WORK TASK —
Set down, character for character, everything in the records below from the line holding "[00:00.701]" down to the line holding "16: (77, 220, 2.07)", and no other line.

AVAILABLE DATA —

_ _ _ _ _ _ _

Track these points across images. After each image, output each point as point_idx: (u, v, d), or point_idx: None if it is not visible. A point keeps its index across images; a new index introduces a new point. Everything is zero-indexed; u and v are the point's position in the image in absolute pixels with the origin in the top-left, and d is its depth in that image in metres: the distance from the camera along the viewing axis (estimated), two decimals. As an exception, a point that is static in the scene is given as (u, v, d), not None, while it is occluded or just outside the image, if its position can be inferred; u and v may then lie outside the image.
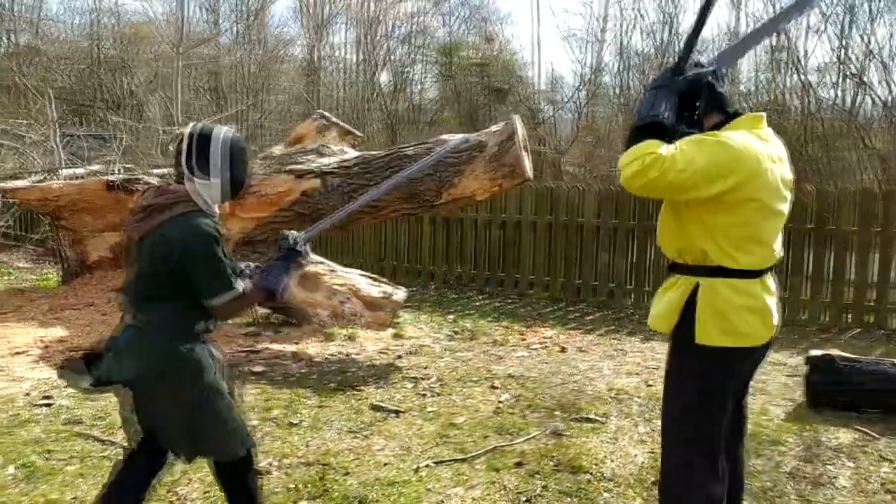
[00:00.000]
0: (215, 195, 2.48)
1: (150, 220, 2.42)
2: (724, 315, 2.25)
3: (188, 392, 2.43)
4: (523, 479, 3.49)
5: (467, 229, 8.40)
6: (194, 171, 2.43)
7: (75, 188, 7.36)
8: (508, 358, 5.66)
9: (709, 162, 2.16)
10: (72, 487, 3.39)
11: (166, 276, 2.39)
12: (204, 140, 2.45)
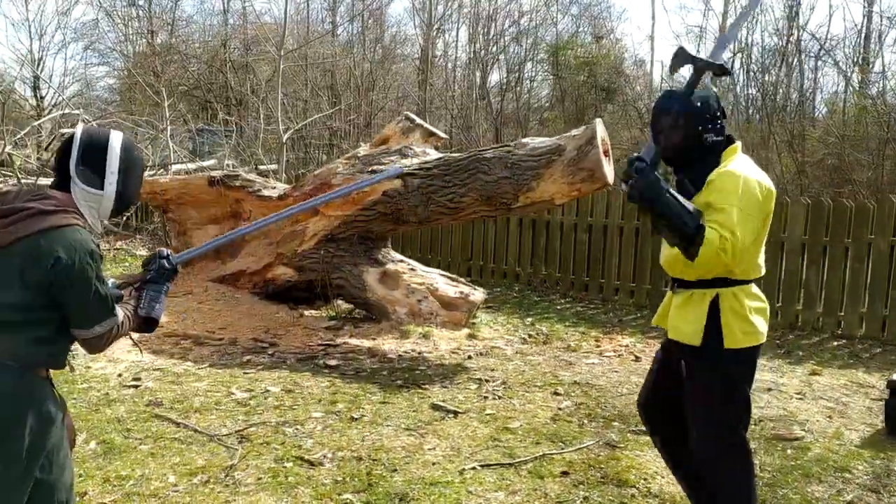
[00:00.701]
0: (104, 210, 2.18)
1: (21, 227, 2.00)
2: (745, 319, 2.50)
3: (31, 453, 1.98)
4: (566, 489, 3.48)
5: (553, 232, 8.35)
6: (83, 179, 2.11)
7: (180, 183, 7.85)
8: (578, 364, 5.61)
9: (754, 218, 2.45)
10: (142, 465, 3.67)
11: (34, 297, 2.00)
12: (99, 145, 2.15)
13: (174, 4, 24.26)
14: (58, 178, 2.15)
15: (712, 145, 2.56)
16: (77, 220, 2.07)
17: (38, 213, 2.02)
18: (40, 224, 2.00)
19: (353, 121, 18.83)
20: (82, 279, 2.03)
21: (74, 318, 2.06)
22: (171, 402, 4.58)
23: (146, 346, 5.76)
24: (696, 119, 2.54)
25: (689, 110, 2.54)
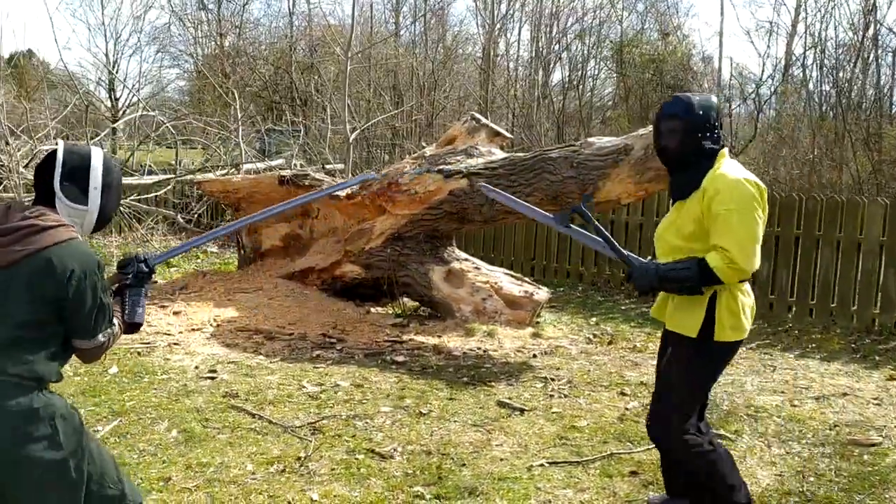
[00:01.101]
0: (88, 224, 2.20)
1: (26, 244, 2.02)
2: (736, 314, 2.71)
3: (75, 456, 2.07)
4: (635, 488, 3.49)
5: (619, 232, 8.29)
6: (68, 196, 2.14)
7: (251, 182, 8.08)
8: (644, 365, 5.57)
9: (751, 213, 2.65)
10: (220, 454, 3.82)
11: (46, 313, 2.04)
12: (83, 162, 2.17)
13: (242, 7, 24.91)
14: (38, 194, 2.17)
15: (709, 152, 2.72)
16: (77, 234, 2.12)
17: (41, 229, 2.04)
18: (45, 240, 2.03)
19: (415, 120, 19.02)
20: (93, 290, 2.08)
21: (80, 329, 2.10)
22: (245, 393, 4.74)
23: (220, 341, 5.98)
24: (697, 127, 2.70)
25: (692, 118, 2.70)
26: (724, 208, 2.60)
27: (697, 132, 2.69)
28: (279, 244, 8.03)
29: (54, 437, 2.00)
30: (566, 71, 23.19)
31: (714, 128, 2.71)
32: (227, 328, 6.28)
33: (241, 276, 7.93)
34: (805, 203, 7.28)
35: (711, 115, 2.71)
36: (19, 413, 1.96)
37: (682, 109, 2.71)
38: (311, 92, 19.75)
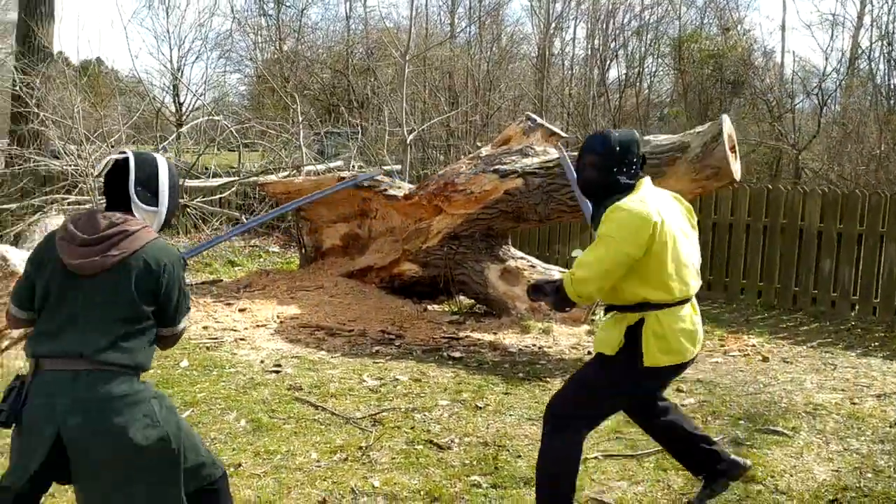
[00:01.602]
0: (158, 223, 2.40)
1: (118, 249, 2.21)
2: (665, 338, 2.73)
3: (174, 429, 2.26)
4: (690, 482, 3.52)
5: (676, 230, 8.24)
6: (141, 199, 2.34)
7: (312, 183, 8.31)
8: (702, 363, 5.56)
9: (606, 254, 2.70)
10: (286, 442, 4.00)
11: (147, 306, 2.24)
12: (152, 168, 2.38)
13: (301, 13, 25.41)
14: (112, 199, 2.35)
15: (623, 186, 2.79)
16: (156, 234, 2.32)
17: (131, 233, 2.23)
18: (137, 242, 2.22)
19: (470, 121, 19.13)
20: (179, 281, 2.30)
21: (168, 317, 2.31)
22: (309, 386, 4.93)
23: (284, 336, 6.20)
24: (613, 162, 2.78)
25: (608, 153, 2.79)
26: (601, 231, 2.72)
27: (613, 167, 2.77)
28: (339, 243, 8.24)
29: (154, 417, 2.19)
30: (623, 68, 22.98)
31: (632, 163, 2.79)
32: (290, 324, 6.51)
33: (303, 274, 8.18)
34: (869, 199, 7.13)
35: (631, 151, 2.79)
36: (124, 398, 2.16)
37: (599, 144, 2.81)
38: (368, 94, 20.06)
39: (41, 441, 2.12)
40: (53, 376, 2.15)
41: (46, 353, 2.18)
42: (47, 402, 2.13)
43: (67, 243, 2.22)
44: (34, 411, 2.14)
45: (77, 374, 2.14)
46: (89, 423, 2.11)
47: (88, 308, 2.19)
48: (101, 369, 2.15)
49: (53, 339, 2.19)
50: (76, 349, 2.15)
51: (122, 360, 2.17)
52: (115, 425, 2.13)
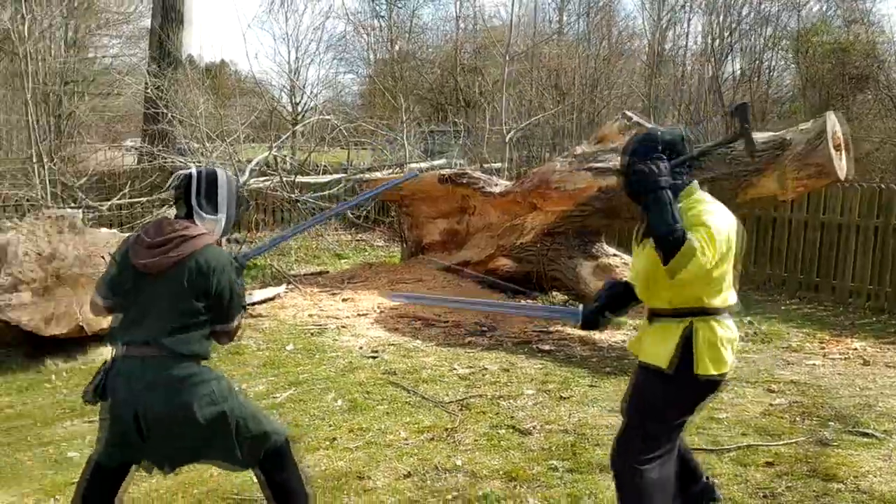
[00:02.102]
0: (219, 230, 2.70)
1: (176, 251, 2.52)
2: (716, 348, 2.59)
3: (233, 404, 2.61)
4: (769, 478, 3.54)
5: (781, 230, 8.02)
6: (203, 208, 2.64)
7: (415, 181, 8.62)
8: (798, 364, 5.46)
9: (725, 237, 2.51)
10: (379, 421, 4.28)
11: (200, 303, 2.54)
12: (211, 181, 2.67)
13: (412, 13, 26.01)
14: (179, 209, 2.68)
15: (674, 189, 2.52)
16: (212, 240, 2.63)
17: (189, 238, 2.55)
18: (193, 246, 2.53)
19: (577, 119, 19.05)
20: (230, 282, 2.60)
21: (222, 314, 2.61)
22: (403, 372, 5.20)
23: (383, 325, 6.51)
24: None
25: (649, 157, 2.54)
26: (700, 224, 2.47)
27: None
28: (439, 239, 8.52)
29: (213, 396, 2.55)
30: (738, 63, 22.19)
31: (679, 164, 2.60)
32: (389, 314, 6.83)
33: (404, 267, 8.51)
34: None
35: (677, 151, 2.62)
36: (187, 379, 2.51)
37: (643, 145, 2.65)
38: (475, 93, 20.32)
39: (121, 419, 2.51)
40: (129, 362, 2.52)
41: (123, 342, 2.56)
42: (125, 385, 2.50)
43: (138, 246, 2.57)
44: (115, 392, 2.52)
45: (145, 359, 2.50)
46: (160, 402, 2.48)
47: (153, 302, 2.52)
48: (165, 356, 2.50)
49: (128, 330, 2.55)
50: (144, 338, 2.51)
51: (180, 347, 2.51)
52: (180, 404, 2.49)
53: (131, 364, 2.51)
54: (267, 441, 2.69)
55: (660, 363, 2.62)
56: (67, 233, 5.36)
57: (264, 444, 2.69)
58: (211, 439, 2.58)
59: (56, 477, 3.59)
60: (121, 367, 2.53)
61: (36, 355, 5.28)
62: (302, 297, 7.49)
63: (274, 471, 2.73)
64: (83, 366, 5.25)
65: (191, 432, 2.53)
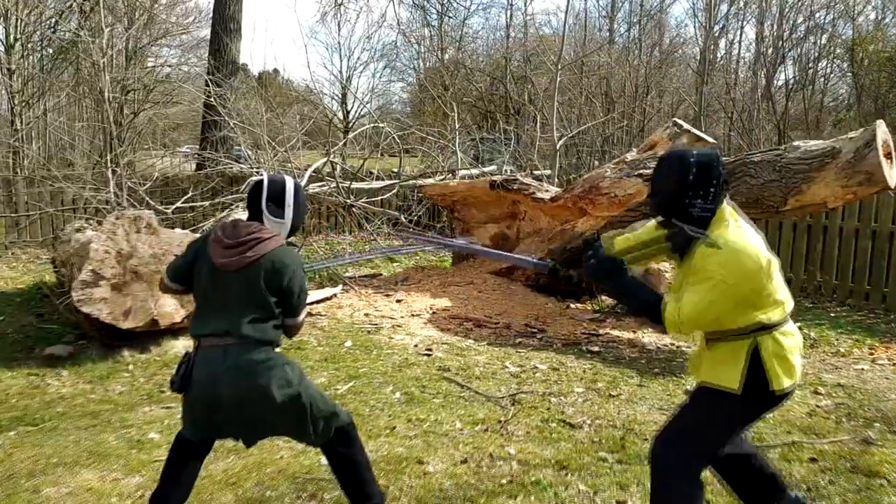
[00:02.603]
0: (285, 232, 2.91)
1: (252, 252, 2.77)
2: (786, 359, 2.53)
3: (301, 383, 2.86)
4: (811, 472, 3.67)
5: (832, 237, 8.03)
6: (271, 213, 2.87)
7: (466, 186, 8.86)
8: (846, 369, 5.53)
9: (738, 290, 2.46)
10: (434, 412, 4.51)
11: (273, 298, 2.80)
12: (280, 188, 2.89)
13: (462, 22, 26.37)
14: (252, 211, 2.91)
15: (698, 217, 2.52)
16: (283, 241, 2.87)
17: (263, 239, 2.80)
18: (268, 247, 2.79)
19: (625, 127, 19.10)
20: (300, 281, 2.85)
21: (290, 309, 2.86)
22: (456, 368, 5.43)
23: (435, 325, 6.75)
24: (687, 186, 2.50)
25: (682, 177, 2.51)
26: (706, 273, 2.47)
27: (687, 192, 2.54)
28: (489, 243, 8.73)
29: (286, 377, 2.80)
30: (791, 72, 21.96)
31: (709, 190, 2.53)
32: (441, 315, 7.06)
33: (455, 271, 8.75)
34: None
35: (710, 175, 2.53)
36: (263, 363, 2.77)
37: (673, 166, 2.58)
38: (524, 101, 20.51)
39: (205, 401, 2.78)
40: (210, 351, 2.78)
41: (204, 334, 2.81)
42: (208, 371, 2.76)
43: (216, 245, 2.82)
44: (198, 379, 2.78)
45: (227, 347, 2.76)
46: (240, 384, 2.74)
47: (232, 297, 2.78)
48: (243, 343, 2.76)
49: (208, 323, 2.81)
50: (224, 328, 2.76)
51: (256, 335, 2.77)
52: (258, 385, 2.75)
53: (213, 352, 2.78)
54: (336, 419, 2.95)
55: (729, 384, 2.55)
56: (144, 232, 5.73)
57: (334, 423, 2.94)
58: (287, 418, 2.84)
59: (140, 455, 3.90)
60: (203, 356, 2.80)
61: (113, 347, 5.65)
62: (357, 298, 7.77)
63: (341, 446, 2.99)
64: (157, 357, 5.60)
65: (268, 411, 2.80)
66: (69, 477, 3.62)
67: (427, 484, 3.57)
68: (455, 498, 3.44)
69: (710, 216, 2.53)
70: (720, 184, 2.52)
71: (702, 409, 2.67)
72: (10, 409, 4.57)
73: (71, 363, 5.43)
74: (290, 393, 2.81)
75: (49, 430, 4.24)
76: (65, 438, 4.11)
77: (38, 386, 5.01)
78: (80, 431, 4.21)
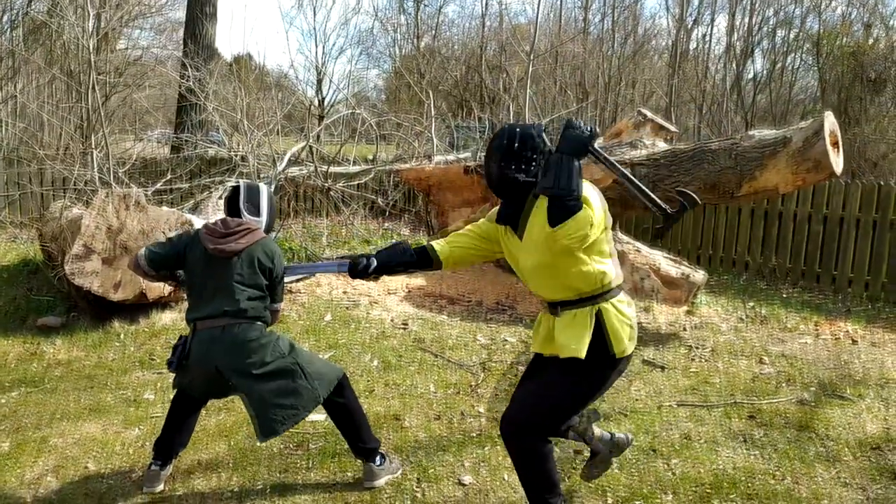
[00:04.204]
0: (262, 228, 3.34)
1: (243, 239, 3.17)
2: (629, 325, 2.67)
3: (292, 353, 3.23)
4: (749, 426, 4.09)
5: (786, 223, 8.49)
6: (248, 212, 3.29)
7: (441, 171, 9.19)
8: (791, 342, 5.97)
9: (601, 210, 2.60)
10: (410, 378, 4.87)
11: (264, 280, 3.20)
12: (255, 193, 3.34)
13: (438, 10, 26.60)
14: (230, 212, 3.31)
15: (525, 185, 2.62)
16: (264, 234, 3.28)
17: (252, 230, 3.21)
18: (256, 237, 3.20)
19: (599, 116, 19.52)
20: (280, 268, 3.26)
21: (276, 294, 3.27)
22: (430, 340, 5.78)
23: (411, 302, 7.09)
24: (511, 158, 2.62)
25: (505, 149, 2.63)
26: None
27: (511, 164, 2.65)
28: (463, 226, 9.07)
29: (279, 350, 3.18)
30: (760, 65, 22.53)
31: (531, 160, 2.65)
32: (416, 293, 7.41)
33: (429, 252, 9.08)
34: None
35: (528, 146, 2.65)
36: (257, 339, 3.14)
37: (496, 140, 2.70)
38: (499, 90, 20.84)
39: (204, 374, 3.15)
40: (208, 332, 3.11)
41: (200, 317, 3.14)
42: (206, 349, 3.10)
43: (209, 236, 3.19)
44: (197, 356, 3.12)
45: (224, 327, 3.10)
46: (238, 357, 3.09)
47: (225, 281, 3.13)
48: (239, 322, 3.11)
49: (205, 306, 3.14)
50: (221, 309, 3.11)
51: (251, 313, 3.15)
52: (256, 358, 3.10)
53: (211, 332, 3.11)
54: (332, 374, 3.29)
55: (577, 353, 2.59)
56: (133, 209, 5.99)
57: (330, 378, 3.27)
58: (287, 382, 3.17)
59: (138, 412, 4.21)
60: (200, 336, 3.12)
61: (103, 317, 5.92)
62: (335, 277, 8.07)
63: (338, 396, 3.33)
64: (146, 328, 5.88)
65: (268, 379, 3.14)
66: (73, 429, 3.93)
67: (404, 437, 3.93)
68: (430, 448, 3.80)
69: (532, 184, 2.62)
70: (543, 154, 2.63)
71: (554, 381, 2.71)
72: (11, 373, 4.85)
73: (64, 333, 5.70)
74: (283, 363, 3.15)
75: (50, 391, 4.53)
76: (65, 397, 4.40)
77: (34, 353, 5.28)
78: (79, 392, 4.51)
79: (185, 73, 12.41)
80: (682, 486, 3.39)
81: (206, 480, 3.41)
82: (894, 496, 3.33)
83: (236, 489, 3.33)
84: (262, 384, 3.12)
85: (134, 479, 3.40)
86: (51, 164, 9.70)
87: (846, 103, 19.37)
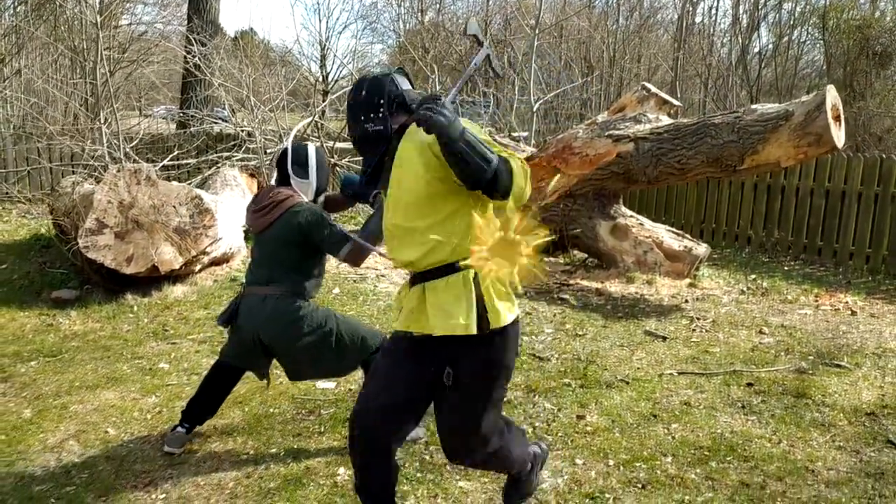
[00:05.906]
0: (310, 193, 3.39)
1: (270, 214, 3.25)
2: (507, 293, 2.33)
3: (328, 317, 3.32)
4: (747, 394, 4.20)
5: (789, 197, 8.56)
6: (297, 174, 3.33)
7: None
8: (791, 313, 6.07)
9: None
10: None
11: (295, 250, 3.23)
12: (303, 153, 3.36)
13: (443, -18, 26.40)
14: (279, 177, 3.38)
15: (375, 135, 2.41)
16: (299, 200, 3.29)
17: (277, 202, 3.26)
18: (281, 209, 3.24)
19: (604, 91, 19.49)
20: (318, 227, 3.18)
21: (328, 248, 3.23)
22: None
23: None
24: (359, 109, 2.44)
25: (354, 102, 2.46)
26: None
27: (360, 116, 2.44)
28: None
29: (317, 320, 3.29)
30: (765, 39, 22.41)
31: (378, 110, 2.44)
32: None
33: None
34: None
35: (375, 97, 2.44)
36: (297, 310, 3.26)
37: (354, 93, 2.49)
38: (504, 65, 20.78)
39: (246, 341, 3.29)
40: (252, 299, 3.27)
41: (249, 282, 3.33)
42: (249, 315, 3.26)
43: (248, 212, 3.39)
44: (242, 321, 3.28)
45: (264, 297, 3.24)
46: (276, 328, 3.23)
47: (265, 253, 3.27)
48: (277, 293, 3.23)
49: (251, 274, 3.33)
50: (262, 278, 3.27)
51: (287, 285, 3.25)
52: (293, 328, 3.24)
53: (253, 299, 3.26)
54: (367, 344, 3.40)
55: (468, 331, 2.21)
56: (144, 185, 6.09)
57: (368, 347, 3.39)
58: (319, 355, 3.31)
59: (154, 381, 4.34)
60: (246, 302, 3.28)
61: (115, 291, 6.05)
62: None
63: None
64: (158, 301, 6.01)
65: (302, 350, 3.28)
66: (92, 397, 4.07)
67: (412, 403, 4.05)
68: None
69: (383, 133, 2.41)
70: (390, 104, 2.41)
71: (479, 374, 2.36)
72: (29, 343, 4.98)
73: (78, 305, 5.83)
74: (321, 333, 3.27)
75: (68, 361, 4.66)
76: (83, 367, 4.54)
77: (50, 324, 5.42)
78: (96, 361, 4.65)
79: (191, 48, 12.43)
80: (681, 450, 3.51)
81: (222, 444, 3.54)
82: (887, 459, 3.45)
83: (251, 452, 3.47)
84: (297, 355, 3.29)
85: (153, 444, 3.54)
86: (59, 140, 9.78)
87: (852, 77, 19.28)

_ _ _ _ _ _ _

EXPECTED ANSWER —
[00:00.701]
0: (104, 210, 2.18)
1: (21, 227, 2.00)
2: (745, 319, 2.50)
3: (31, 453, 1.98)
4: (566, 489, 3.48)
5: (553, 232, 8.35)
6: (83, 179, 2.11)
7: (180, 183, 7.85)
8: (578, 364, 5.61)
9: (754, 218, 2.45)
10: (142, 465, 3.67)
11: (34, 297, 2.00)
12: (99, 145, 2.15)
13: (174, 4, 24.26)
14: (58, 178, 2.15)
15: (712, 145, 2.56)
16: (77, 220, 2.07)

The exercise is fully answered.